Evento pubblico

Earth Day, al Museo della Scienza e della Tecnologia apre la mostra 'Il mio Pianeta dallo spazio'

Da venerdì 22 aprile, in occasione della Giornata Mondiale della Terra, apre al pubblico la mostra dedicata alla bellezza e fragilità del nostro Pianeta.
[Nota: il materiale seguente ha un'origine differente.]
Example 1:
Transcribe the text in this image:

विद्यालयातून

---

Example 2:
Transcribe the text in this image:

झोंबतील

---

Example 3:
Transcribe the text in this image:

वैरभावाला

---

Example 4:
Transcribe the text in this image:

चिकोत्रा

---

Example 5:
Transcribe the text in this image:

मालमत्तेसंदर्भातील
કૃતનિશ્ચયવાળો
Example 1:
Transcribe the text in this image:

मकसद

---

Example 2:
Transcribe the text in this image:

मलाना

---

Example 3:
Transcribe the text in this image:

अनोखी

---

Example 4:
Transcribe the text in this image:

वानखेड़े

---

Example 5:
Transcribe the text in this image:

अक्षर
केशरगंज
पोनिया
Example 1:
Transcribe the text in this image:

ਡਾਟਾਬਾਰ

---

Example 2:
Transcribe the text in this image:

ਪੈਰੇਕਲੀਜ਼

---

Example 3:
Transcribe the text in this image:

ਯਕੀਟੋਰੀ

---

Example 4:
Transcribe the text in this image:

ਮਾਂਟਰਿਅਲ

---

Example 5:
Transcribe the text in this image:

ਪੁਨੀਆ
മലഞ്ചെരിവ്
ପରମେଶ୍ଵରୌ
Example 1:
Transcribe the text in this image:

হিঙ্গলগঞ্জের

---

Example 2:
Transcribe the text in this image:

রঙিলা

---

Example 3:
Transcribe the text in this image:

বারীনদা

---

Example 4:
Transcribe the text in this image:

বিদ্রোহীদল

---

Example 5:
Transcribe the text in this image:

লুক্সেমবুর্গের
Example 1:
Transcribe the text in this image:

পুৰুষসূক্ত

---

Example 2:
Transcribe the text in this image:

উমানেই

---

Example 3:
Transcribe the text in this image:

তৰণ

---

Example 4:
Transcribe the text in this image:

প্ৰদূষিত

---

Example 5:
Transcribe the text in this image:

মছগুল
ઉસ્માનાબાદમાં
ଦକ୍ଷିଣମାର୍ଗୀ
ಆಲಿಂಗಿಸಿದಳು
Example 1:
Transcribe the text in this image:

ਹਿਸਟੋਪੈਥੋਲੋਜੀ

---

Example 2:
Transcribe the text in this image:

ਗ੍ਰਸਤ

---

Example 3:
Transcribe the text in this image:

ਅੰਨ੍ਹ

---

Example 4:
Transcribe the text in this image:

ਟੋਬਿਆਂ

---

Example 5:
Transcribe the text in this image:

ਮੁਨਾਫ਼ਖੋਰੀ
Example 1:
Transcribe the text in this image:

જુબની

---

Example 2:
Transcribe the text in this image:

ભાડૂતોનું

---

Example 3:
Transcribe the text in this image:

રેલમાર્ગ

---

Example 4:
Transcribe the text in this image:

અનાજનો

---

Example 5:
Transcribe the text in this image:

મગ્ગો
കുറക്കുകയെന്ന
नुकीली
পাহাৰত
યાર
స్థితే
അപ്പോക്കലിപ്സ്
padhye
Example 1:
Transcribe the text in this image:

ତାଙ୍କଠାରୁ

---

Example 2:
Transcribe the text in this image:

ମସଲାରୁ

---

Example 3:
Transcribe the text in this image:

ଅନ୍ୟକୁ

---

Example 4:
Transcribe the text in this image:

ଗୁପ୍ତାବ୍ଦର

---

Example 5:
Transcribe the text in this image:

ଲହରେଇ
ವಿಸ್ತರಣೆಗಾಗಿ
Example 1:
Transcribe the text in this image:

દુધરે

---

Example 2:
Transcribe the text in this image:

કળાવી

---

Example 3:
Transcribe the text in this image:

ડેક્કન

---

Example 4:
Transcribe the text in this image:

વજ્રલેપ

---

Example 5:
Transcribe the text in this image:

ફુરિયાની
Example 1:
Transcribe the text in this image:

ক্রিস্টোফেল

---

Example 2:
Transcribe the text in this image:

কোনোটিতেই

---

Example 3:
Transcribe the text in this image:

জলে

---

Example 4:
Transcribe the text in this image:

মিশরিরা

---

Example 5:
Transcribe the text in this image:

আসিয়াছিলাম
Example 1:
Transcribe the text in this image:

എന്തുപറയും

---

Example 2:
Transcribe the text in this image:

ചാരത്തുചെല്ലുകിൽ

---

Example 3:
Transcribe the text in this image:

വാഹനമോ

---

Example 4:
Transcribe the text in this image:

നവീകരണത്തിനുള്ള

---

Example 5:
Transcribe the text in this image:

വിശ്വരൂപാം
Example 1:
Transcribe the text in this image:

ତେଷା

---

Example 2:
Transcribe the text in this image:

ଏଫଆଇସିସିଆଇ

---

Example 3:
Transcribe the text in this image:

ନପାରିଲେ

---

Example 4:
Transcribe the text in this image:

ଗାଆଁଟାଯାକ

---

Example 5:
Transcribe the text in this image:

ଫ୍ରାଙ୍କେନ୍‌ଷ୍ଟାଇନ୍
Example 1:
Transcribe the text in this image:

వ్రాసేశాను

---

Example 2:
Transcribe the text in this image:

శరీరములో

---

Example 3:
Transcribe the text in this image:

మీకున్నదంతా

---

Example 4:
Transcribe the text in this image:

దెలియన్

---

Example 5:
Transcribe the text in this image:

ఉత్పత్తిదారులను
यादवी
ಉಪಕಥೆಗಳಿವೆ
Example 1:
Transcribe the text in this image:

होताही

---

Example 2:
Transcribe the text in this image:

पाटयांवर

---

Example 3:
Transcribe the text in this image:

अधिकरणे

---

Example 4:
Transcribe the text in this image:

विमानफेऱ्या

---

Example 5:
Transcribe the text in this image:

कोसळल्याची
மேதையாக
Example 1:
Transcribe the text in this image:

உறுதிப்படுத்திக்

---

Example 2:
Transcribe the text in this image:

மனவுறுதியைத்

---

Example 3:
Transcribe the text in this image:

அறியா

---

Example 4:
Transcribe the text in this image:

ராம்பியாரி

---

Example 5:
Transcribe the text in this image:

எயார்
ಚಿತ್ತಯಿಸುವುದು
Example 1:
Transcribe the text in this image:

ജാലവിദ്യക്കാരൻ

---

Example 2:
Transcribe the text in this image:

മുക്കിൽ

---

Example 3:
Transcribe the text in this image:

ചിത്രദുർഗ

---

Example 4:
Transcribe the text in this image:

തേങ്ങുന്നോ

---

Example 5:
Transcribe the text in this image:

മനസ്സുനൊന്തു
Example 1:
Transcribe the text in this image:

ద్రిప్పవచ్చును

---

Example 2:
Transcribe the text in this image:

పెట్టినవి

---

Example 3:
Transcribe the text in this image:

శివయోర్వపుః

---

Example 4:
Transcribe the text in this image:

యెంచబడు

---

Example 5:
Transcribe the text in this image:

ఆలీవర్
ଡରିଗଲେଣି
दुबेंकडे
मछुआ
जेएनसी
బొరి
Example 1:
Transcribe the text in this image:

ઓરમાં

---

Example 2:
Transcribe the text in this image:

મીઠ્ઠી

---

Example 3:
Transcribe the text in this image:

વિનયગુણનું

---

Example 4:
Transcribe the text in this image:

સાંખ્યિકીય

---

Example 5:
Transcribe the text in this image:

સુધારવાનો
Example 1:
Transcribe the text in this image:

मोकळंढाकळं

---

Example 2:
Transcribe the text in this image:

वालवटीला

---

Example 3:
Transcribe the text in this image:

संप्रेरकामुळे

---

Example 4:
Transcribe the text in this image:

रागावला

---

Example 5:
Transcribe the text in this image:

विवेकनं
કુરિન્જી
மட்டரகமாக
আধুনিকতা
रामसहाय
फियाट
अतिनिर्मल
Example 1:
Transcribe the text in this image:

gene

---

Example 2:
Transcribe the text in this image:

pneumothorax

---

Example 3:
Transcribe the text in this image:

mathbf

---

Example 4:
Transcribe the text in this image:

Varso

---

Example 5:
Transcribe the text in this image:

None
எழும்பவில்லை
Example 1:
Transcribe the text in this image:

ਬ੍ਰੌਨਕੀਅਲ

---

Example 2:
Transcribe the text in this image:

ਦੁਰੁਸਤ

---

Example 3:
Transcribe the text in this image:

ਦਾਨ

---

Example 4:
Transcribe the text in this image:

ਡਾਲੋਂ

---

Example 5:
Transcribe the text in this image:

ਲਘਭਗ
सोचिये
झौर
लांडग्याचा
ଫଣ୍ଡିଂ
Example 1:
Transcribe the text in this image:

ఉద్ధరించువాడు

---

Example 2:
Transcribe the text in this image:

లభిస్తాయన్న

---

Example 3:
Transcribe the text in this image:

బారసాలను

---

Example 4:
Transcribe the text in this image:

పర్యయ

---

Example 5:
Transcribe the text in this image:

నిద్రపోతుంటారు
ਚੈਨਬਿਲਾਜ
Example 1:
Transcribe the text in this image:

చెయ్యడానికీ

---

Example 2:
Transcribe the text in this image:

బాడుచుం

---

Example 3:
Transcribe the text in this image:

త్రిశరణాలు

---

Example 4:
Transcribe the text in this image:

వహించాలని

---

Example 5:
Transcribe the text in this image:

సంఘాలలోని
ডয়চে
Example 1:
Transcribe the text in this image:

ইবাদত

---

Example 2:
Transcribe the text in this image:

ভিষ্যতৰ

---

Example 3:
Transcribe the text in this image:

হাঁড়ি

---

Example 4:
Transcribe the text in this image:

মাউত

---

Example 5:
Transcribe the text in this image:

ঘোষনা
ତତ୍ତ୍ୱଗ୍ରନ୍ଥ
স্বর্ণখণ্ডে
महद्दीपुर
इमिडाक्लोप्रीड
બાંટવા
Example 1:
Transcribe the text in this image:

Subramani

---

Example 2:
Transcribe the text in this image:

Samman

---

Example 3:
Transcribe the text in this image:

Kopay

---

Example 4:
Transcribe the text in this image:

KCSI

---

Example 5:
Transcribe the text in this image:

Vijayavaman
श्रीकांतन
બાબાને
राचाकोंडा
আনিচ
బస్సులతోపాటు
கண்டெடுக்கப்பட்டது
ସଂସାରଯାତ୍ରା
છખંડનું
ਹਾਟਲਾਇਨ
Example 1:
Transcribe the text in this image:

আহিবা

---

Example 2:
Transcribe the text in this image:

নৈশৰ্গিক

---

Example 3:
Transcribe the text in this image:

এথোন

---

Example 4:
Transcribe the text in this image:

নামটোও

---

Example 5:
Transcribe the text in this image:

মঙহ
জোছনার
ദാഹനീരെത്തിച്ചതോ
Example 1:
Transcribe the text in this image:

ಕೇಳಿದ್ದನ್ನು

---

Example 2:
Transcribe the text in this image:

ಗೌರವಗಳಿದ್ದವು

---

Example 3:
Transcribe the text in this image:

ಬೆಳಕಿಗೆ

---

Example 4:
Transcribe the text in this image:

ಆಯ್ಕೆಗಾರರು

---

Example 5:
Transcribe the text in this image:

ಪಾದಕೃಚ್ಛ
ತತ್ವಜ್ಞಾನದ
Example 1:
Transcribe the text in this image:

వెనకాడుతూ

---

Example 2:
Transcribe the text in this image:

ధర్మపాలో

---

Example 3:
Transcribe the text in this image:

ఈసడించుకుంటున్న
Il percorso espositivo si presenta in una versione ampliata, con nuove e suggestive immagini satellitari.
Il Museo Nazionale della Scienza e della Tecnologia ospita, fino all’8 gennaio 2017, la mostra 'Il mio Pianeta dallo Spazio - Fragilità e Bellezza', progetto espositivo curato da Viviana Panaccia, promosso e organizzato dall’Agenzia Spaziale Europea (ESA), in collaborazione con l’Agenzia Spaziale Italiana (ASI) e la Commissione Europea.

La mostra arricchita da due nuove sezioni dedicate rispettivamente ad atmosfera e deserti e ampliata nell’area inerente ai ghiacci e all’acqua, offrirà al pubblico l'occasione di vedere il nostro bel pianeta con gli occhi dei satelliti, e in particolare dei nuovissimi satelliti Sentinel del sistema europeo Copernicus appena lanciati.

L’apertura della mostra avverrà venerdì 22 aprile, nella Giornata Mondiale per la Terra istituita dall’ONU.
 
L’esposizione è un viaggio che ci conduce, attraverso immagini satellitari e videoinstallazioni, nei luoghi più belli e remoti della Terra.
Immagini di rara bellezza che contrastano con la realtà, che testimoniano e ci invitano a riflettere sulla fragilità del nostro pianeta, minacciato dal cambiamento climatico a livello globale, e su come i satelliti possano contribuire a gestirne gli effetti.
 
Gli occhi dei satelliti ci inviano immagini della Terra in cambiamento: ghiacciai che si sciolgono, oceani che si innalzano, foreste pluviali minacciate dalla deforestazione, inaridimento delle terre coltivate e l'incontrollato sviluppo delle megalopoli.
 
Il percorso espositivo è ideato per richiamare l'interesse di un ampio pubblico, con una particolare attenzione ai giovani, per sensibilizzarli a uno stile di vita eco-sostenibile e a un utilizzo più consapevole delle risorse naturali. 
 
Fiorenzo Galli, direttore generale del Museo dichiara:
“Con la nuova edizione ampliata della mostra che già ha interessato per mesi i nostri visitatori, il Museo affronta con immagini e scenari di grande fascino il tema complesso e fondamentale del nostro Pianeta, della sua straordinaria bellezza e fragilità. L’attenzione che dobbiamo dedicare alla natura, all’ambiente e al paesaggio ritrova forza attraverso incisive e vivide immagini. La mostra, pensata e realizzata per le scuole, le famiglie e tutti i visitatori interessati a esplorare questo tema, è grandemente immersiva e suscita sensazioni di rispetto e appartenenza. Coltivare il grande giardino del nostro pianeta è un compito per il quale dobbiamo preparare con attenzione le nuove generazioni".

L'esposizione è divisa in sei aree tematiche: ghiacci e acqua, atmosfera, foreste, agricoltura, deserti e città.